■ PROMPT
Extract all records. Keep each one exact.

■ Body or hand keypoint data
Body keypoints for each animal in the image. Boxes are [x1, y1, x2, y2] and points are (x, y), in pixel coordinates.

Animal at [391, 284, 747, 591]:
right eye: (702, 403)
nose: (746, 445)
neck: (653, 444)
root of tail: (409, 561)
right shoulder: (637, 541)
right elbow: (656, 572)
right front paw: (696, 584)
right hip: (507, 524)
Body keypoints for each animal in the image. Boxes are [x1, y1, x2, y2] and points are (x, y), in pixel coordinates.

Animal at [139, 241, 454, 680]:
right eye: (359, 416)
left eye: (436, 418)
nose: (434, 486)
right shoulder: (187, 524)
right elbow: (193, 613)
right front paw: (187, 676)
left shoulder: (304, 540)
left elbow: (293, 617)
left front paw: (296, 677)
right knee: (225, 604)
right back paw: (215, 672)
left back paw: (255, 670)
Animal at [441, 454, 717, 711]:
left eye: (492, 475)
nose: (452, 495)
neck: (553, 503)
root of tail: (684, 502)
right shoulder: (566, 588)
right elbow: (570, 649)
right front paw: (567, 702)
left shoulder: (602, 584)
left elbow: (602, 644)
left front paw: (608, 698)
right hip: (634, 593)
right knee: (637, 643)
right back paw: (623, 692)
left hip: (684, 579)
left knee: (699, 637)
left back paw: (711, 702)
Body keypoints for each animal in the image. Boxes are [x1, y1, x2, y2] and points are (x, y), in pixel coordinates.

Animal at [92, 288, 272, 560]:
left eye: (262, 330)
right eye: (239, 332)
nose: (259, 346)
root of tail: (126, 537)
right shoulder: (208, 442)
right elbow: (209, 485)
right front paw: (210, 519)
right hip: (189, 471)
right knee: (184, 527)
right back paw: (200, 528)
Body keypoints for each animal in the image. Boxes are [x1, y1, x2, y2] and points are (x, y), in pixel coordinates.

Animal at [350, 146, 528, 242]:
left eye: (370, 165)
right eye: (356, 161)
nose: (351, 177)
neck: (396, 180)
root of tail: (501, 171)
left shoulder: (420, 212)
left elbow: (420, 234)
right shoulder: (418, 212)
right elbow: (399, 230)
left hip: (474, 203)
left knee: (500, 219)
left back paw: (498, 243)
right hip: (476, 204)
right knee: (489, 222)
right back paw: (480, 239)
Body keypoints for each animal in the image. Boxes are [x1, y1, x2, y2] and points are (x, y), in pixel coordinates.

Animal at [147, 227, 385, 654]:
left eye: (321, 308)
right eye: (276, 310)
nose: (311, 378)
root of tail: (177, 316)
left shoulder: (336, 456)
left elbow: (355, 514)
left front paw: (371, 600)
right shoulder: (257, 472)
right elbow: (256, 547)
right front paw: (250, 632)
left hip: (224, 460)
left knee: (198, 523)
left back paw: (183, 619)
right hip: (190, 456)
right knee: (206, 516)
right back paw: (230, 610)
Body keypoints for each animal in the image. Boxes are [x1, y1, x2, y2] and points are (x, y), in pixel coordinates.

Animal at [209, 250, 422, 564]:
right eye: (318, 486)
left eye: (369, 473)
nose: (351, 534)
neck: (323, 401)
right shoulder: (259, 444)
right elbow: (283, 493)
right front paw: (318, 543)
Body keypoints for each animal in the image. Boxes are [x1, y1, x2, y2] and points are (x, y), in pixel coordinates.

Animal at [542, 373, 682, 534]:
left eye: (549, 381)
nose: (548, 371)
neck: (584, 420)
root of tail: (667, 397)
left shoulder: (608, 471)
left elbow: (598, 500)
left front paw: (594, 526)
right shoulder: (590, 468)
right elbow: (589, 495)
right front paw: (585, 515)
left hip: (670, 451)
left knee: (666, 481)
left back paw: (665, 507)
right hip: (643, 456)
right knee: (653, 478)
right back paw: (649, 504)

■ PROBLEM SOLUTION
Body keypoints for each animal in the image. Boxes are [x1, y1, x2, y2] and points are (x, y), in pixel coordinates.

Animal at [391, 284, 747, 591]:
right eye: (702, 403)
nose: (746, 445)
neck: (653, 444)
root of tail: (409, 561)
right shoulder: (637, 541)
right elbow: (656, 572)
right front paw: (696, 584)
right hip: (507, 524)
Body keypoints for each animal in the image. Boxes are [x1, y1, x2, y2] and points are (x, y), in pixel coordinates.

Animal at [139, 241, 454, 680]:
right eye: (359, 416)
left eye: (436, 418)
nose: (434, 486)
right shoulder: (187, 524)
right elbow: (193, 613)
right front paw: (187, 676)
left shoulder: (304, 540)
left elbow: (293, 617)
left front paw: (296, 677)
right knee: (225, 604)
right back paw: (215, 672)
left back paw: (255, 670)
Animal at [441, 454, 717, 711]:
left eye: (492, 475)
nose: (452, 495)
neck: (553, 503)
root of tail: (684, 502)
right shoulder: (566, 588)
right elbow: (570, 649)
right front paw: (567, 702)
left shoulder: (602, 584)
left elbow: (602, 644)
left front paw: (608, 698)
right hip: (634, 593)
right knee: (637, 643)
right back paw: (623, 692)
left hip: (684, 579)
left knee: (699, 637)
left back paw: (711, 702)
Body keypoints for each animal in the image. Boxes are [x1, y1, x2, y2] and points are (x, y), in pixel coordinates.

Animal at [92, 288, 272, 560]:
left eye: (262, 330)
right eye: (239, 332)
nose: (259, 346)
root of tail: (126, 537)
right shoulder: (208, 442)
right elbow: (209, 485)
right front paw: (210, 519)
right hip: (189, 471)
right knee: (184, 527)
right back paw: (200, 528)
Body keypoints for each animal in the image. Boxes are [x1, y1, x2, y2] and points are (x, y), in pixel coordinates.

Animal at [350, 146, 528, 242]:
left eye: (370, 165)
right eye: (356, 161)
nose: (351, 177)
neck: (396, 180)
root of tail: (501, 171)
left shoulder: (420, 212)
left elbow: (420, 234)
right shoulder: (418, 212)
right elbow: (399, 230)
left hip: (474, 203)
left knee: (500, 219)
left back paw: (498, 243)
right hip: (476, 204)
right knee: (489, 222)
right back paw: (480, 239)
Body keypoints for each animal in the image. Boxes are [x1, y1, x2, y2] and points are (x, y), in pixel coordinates.

Animal at [147, 227, 385, 654]:
left eye: (321, 308)
right eye: (276, 310)
nose: (311, 378)
root of tail: (177, 316)
left shoulder: (336, 456)
left elbow: (355, 514)
left front paw: (371, 600)
right shoulder: (257, 472)
right elbow: (256, 547)
right front paw: (250, 632)
left hip: (224, 460)
left knee: (198, 523)
left back paw: (183, 619)
right hip: (190, 456)
right knee: (206, 516)
right back paw: (230, 610)
Body keypoints for each animal in the image. Boxes are [x1, y1, x2, y2] and points are (x, y), in pixel coordinates.

Animal at [209, 250, 422, 564]:
right eye: (318, 486)
left eye: (369, 473)
nose: (351, 534)
neck: (323, 401)
right shoulder: (259, 444)
right elbow: (283, 493)
right front paw: (318, 543)
Body keypoints for each animal in the image. Boxes are [x1, y1, x2, y2] and points are (x, y), in pixel coordinates.

Animal at [542, 373, 682, 534]:
left eye: (549, 381)
nose: (548, 371)
neck: (584, 420)
root of tail: (667, 397)
left shoulder: (608, 471)
left elbow: (598, 500)
left front paw: (594, 526)
right shoulder: (590, 468)
right elbow: (589, 495)
right front paw: (585, 515)
left hip: (670, 451)
left knee: (666, 481)
left back paw: (665, 507)
right hip: (643, 456)
right knee: (653, 478)
right back paw: (649, 504)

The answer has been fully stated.